NAGOYA -- Low-cost carrier AirAsia Japan will ply this country's skies again as early as September, flying a domestic route from its home base of Chubu Airport near Nagoya, in a move likely to shake up the budget air travel market here.
The unit of Malaysia-based AirAsia, Southeast Asia's biggest low-cost carrier, will fly between Chubu and the city of Sapporo on Japan's northern island of Hokkaido. It plans to later offer flights from Chubu to Taipei as well, it had told affiliates by Friday.
Chubu Airport aims to open a terminal dedicated to low-cost carriers in the first half of fiscal 2019 in response to a spike in activity. A number of budget carriers operate through the airport, but AirAsia Japan will be the first to make it a base where planes are parked overnight and maintained.
Five airlines currently offer flights between Chubu and Sapporo, including Japan Airlines and low-cost carrier affiliate Jetstar Japan. Adding AirAsia to the mix may froth up price competition.
Low-cost carriers offer lower fares than traditional carriers by cutting costs and onboard services.
A turbulent history
AirAsia previously offered domestic Japanese flights via an earlier incarnation of its Japan arm, set up in 2011 through a joint investment with All Nippon Airways, which has since become a unit of ANA Holdings.
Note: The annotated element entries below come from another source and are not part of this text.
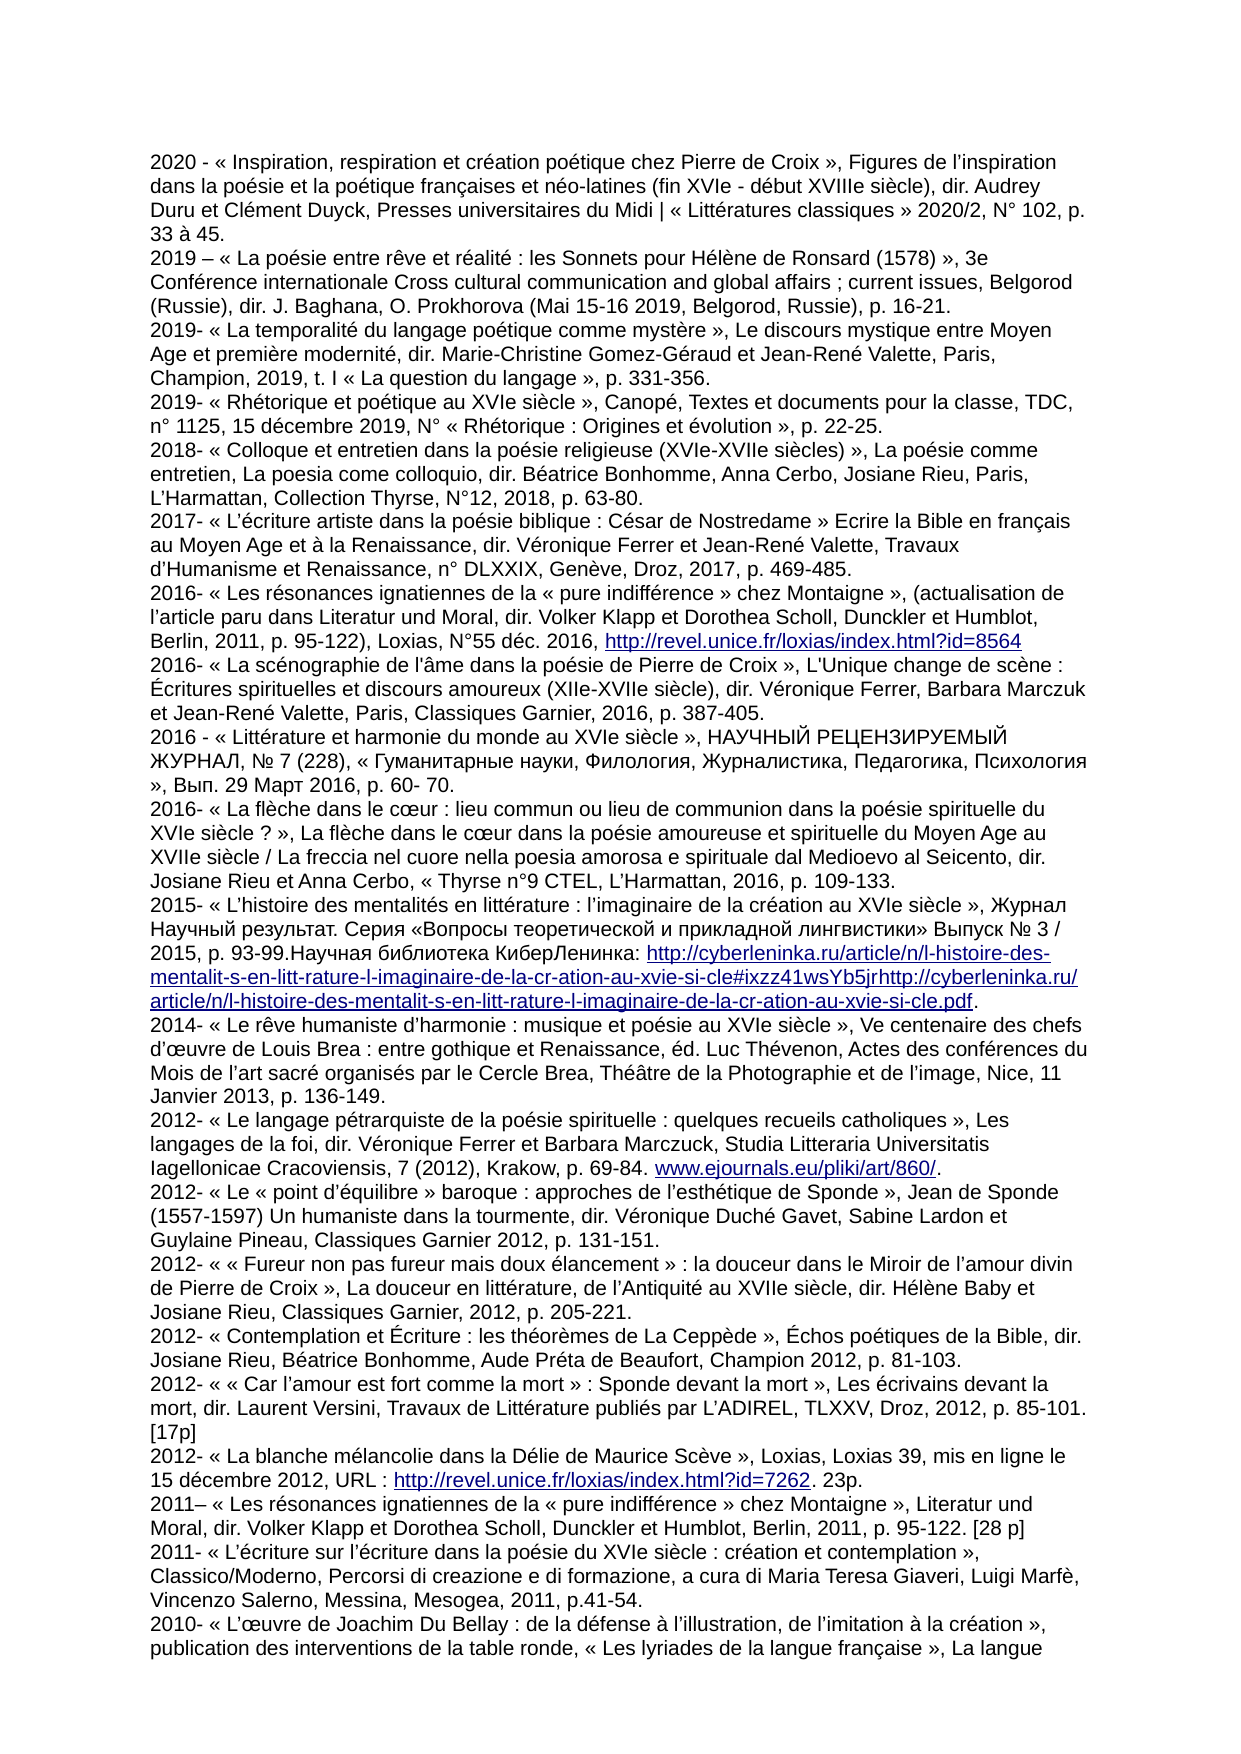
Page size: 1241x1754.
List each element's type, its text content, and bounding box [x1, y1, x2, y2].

text 2020 - « Inspiration, respiration et création poétique chez Pierre de Croix », Figures de l’inspiration dans la poésie et la poétique françaises et néo-latines (fin XVIe - début XVIIIe siècle), dir. Audrey Duru et Clément Duyck, Presses universitaires du Midi | « Littératures classiques » 2020/2, N° 102, p. 33 à 45. [150, 150, 1090, 246]
text 2017- « L’écriture artiste dans la poésie biblique : César de Nostredame » Ecrire la Bible en français au Moyen Age et à la Renaissance, dir. Véronique Ferrer et Jean-René Valette, Travaux d’Humanisme et Renaissance, n° DLXXIX, Genève, Droz, 2017, p. 469-485. [150, 509, 1090, 581]
text 2019- « Rhétorique et poétique au XVIe siècle », Canopé, Textes et documents pour la classe, TDC, n° 1125, 15 décembre 2019, N° « Rhétorique : Origines et évolution », p. 22-25. [150, 389, 1090, 437]
text 2014- « Le rêve humaniste d’harmonie : musique et poésie au XVIe siècle », Ve centenaire des chefs d’œuvre de Louis Brea : entre gothique et Renaissance, éd. Luc Thévenon, Actes des conférences du Mois de l’art sacré organisés par le Cercle Brea, Théâtre de la Photographie et de l’image, Nice, 11 Janvier 2013, p. 136-149. [150, 1012, 1090, 1108]
text 2016- « La flèche dans le cœur : lieu commun ou lieu de communion dans la poésie spirituelle du XVIe siècle ? », La flèche dans le cœur dans la poésie amoureuse et spirituelle du Moyen Age au XVIIe siècle / La freccia nel cuore nella poesia amorosa e spirituale dal Medioevo al Seicento, dir. Josiane Rieu et Anna Cerbo, « Thyrse n°9 CTEL, L’Harmattan, 2016, p. 109-133. [150, 797, 1090, 893]
text 2011– « Les résonances ignatiennes de la « pure indifférence » chez Montaigne », Literatur und Moral, dir. Volker Klapp et Dorothea Scholl, Dunckler et Humblot, Berlin, 2011, p. 95-122. [28 p] [150, 1492, 1090, 1539]
text 2012- « Le langage pétrarquiste de la poésie spirituelle : quelques recueils catholiques », Les langages de la foi, dir. Véronique Ferrer et Barbara Marczuck, Studia Litteraria Universitatis Iagellonicae Cracoviensis, 7 (2012), Krakow, p. 69-84. www.ejournals.eu/pliki/art/860/. [150, 1108, 1090, 1180]
text 2010- « L’œuvre de Joachim Du Bellay : de la défense à l’illustration, de l’imitation à la création », publication des interventions de la table ronde, « Les lyriades de la langue française », La langue [150, 1611, 1090, 1659]
text 2012- « Contemplation et Écriture : les théorèmes de La Ceppède », Échos poétiques de la Bible, dir. Josiane Rieu, Béatrice Bonhomme, Aude Préta de Beaufort, Champion 2012, p. 81-103. [150, 1324, 1090, 1372]
text 2012- « « Fureur non pas fureur mais doux élancement » : la douceur dans le Miroir de l’amour divin de Pierre de Croix », La douceur en littérature, de l’Antiquité au XVIIe siècle, dir. Hélène Baby et Josiane Rieu, Classiques Garnier, 2012, p. 205-221. [150, 1252, 1090, 1324]
text 2018- « Colloque et entretien dans la poésie religieuse (XVIe-XVIIe siècles) », La poésie comme entretien, La poesia come colloquio, dir. Béatrice Bonhomme, Anna Cerbo, Josiane Rieu, Paris, L’Harmattan, Collection Thyrse, N°12, 2018, p. 63-80. [150, 437, 1090, 509]
text 2016 - « Littérature et harmonie du monde au XVIe siècle », НАУЧНЫЙ РЕЦЕНЗИРУЕМЫЙ ЖУРНАЛ, № 7 (228), « Гуманитарные науки, Филология, Журналистика, Педагогика, Психология », Вып. 29 Март 2016, p. 60- 70. [150, 725, 1090, 797]
text 2011- « L’écriture sur l’écriture dans la poésie du XVIe siècle : création et contemplation », Classico/Moderno, Percorsi di creazione e di formazione, a cura di Maria Teresa Giaveri, Luigi Marfè, Vincenzo Salerno, Messina, Mesogea, 2011, p.41-54. [150, 1539, 1090, 1611]
text 2012- « « Car l’amour est fort comme la mort » : Sponde devant la mort », Les écrivains devant la mort, dir. Laurent Versini, Travaux de Littérature publiés par L’ADIREL, TLXXV, Droz, 2012, p. 85-101. [17p] [150, 1372, 1090, 1444]
text 2016- « La scénographie de l'âme dans la poésie de Pierre de Croix », L'Unique change de scène : Écritures spirituelles et discours amoureux (XIIe-XVIIe siècle), dir. Véronique Ferrer, Barbara Marczuk et Jean-René Valette, Paris, Classiques Garnier, 2016, p. 387-405. [150, 653, 1090, 725]
text 2015- « L’histoire des mentalités en littérature : l’imaginaire de la création au XVIe siècle », Журнал Научный результат. Серия «Вопросы теоретической и прикладной лингвистики» Выпуск № 3 / 2015, p. 93-99.Научная библиотека КиберЛенинка: http://cyberleninka.ru/article/n/l-histoire-des-mentalit-s-en-litt-rature-l-imaginaire-de-la-cr-ation-au-xvie-si-cle#ixzz41wsYb5jrhttp://cyberleninka.ru/article/n/l-histoire-des-mentalit-s-en-litt-rature-l-imaginaire-de-la-cr-ation-au-xvie-si-cle.pdf. [150, 893, 1090, 1012]
text 2019- « La temporalité du langage poétique comme mystère », Le discours mystique entre Moyen Age et première modernité, dir. Marie-Christine Gomez-Géraud et Jean-René Valette, Paris, Champion, 2019, t. I « La question du langage », p. 331-356. [150, 318, 1090, 389]
text 2012- « La blanche mélancolie dans la Délie de Maurice Scève », Loxias, Loxias 39, mis en ligne le 15 décembre 2012, URL : http://revel.unice.fr/loxias/index.html?id=7262. 23p. [150, 1444, 1090, 1492]
text 2012- « Le « point d’équilibre » baroque : approches de l’esthétique de Sponde », Jean de Sponde (1557-1597) Un humaniste dans la tourmente, dir. Véronique Duché Gavet, Sabine Lardon et Guylaine Pineau, Classiques Garnier 2012, p. 131-151. [150, 1180, 1090, 1252]
text 2019 – « La poésie entre rêve et réalité : les Sonnets pour Hélène de Ronsard (1578) », 3e Conférence internationale Cross cultural communication and global affairs ; current issues, Belgorod (Russie), dir. J. Baghana, O. Prokhorova (Mai 15-16 2019, Belgorod, Russie), p. 16-21. [150, 246, 1090, 318]
text 2016- « Les résonances ignatiennes de la « pure indifférence » chez Montaigne », (actualisation de l’article paru dans Literatur und Moral, dir. Volker Klapp et Dorothea Scholl, Dunckler et Humblot, Berlin, 2011, p. 95-122), Loxias, N°55 déc. 2016, http://revel.unice.fr/loxias/index.html?id=8564 [150, 581, 1090, 653]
But it withdrew from those routes in 2013 amid a disagreement with its partner. The joint venture became a fully owned unit of ANA Holdings that took to the clouds again under the moniker Vanilla Air.
Aiming to re-enter Japan's skyways, AirAsia partnered in 2014 with companies including e-commerce powerhouse Rakuten and sporting goods retailer Alpen to form the new AirAsia Japan, taking a 49% stake including nonvoting shares.
In 2015, that company moved its headquarters to Chubu Airport. At first, the carrier intended to start offering flights that year, but such issues as shortcomings in its safety management system forced a series of delays. A planned route between Chubu and the northeastern city of Sendai was nixed as well. A fourth, indefinite delay was announced in January.
AirAsia Japan's management also shifted during the delays. The company's first CEO, All Nippon Airways alum Yoshinori Odagiri, stepped down at the end of 2015. Thereafter, the unit courted Takashi Ide -- former chairman of low-cost carrier Skymark -- for a top management position, while Odagiri's seat was filled by Osamu Hata.
Flying for supremacy
Low-cost carriers ferried some 9.3 million passengers on domestic routes in fiscal 2016, according to Japan's transport ministry. That figure is roughly 3.5 times the headcount in fiscal 2012, when Japanese low-cost carriers got into full gear.
But natural selection continues to play out among the budget airliners. For Peach Aviation, now an ANA Holdings subsidiary, operating profit grew 2% to a record 6.3 billion yen ($56.8 million) in the fiscal year ended March 2017. By contrast, the Japan unit of China's Spring Airlines suffered an operating loss of 3.8 billion yen for the year through December 2016. Competition will likely grow stiffer still on fronts such as building route networks and improving service.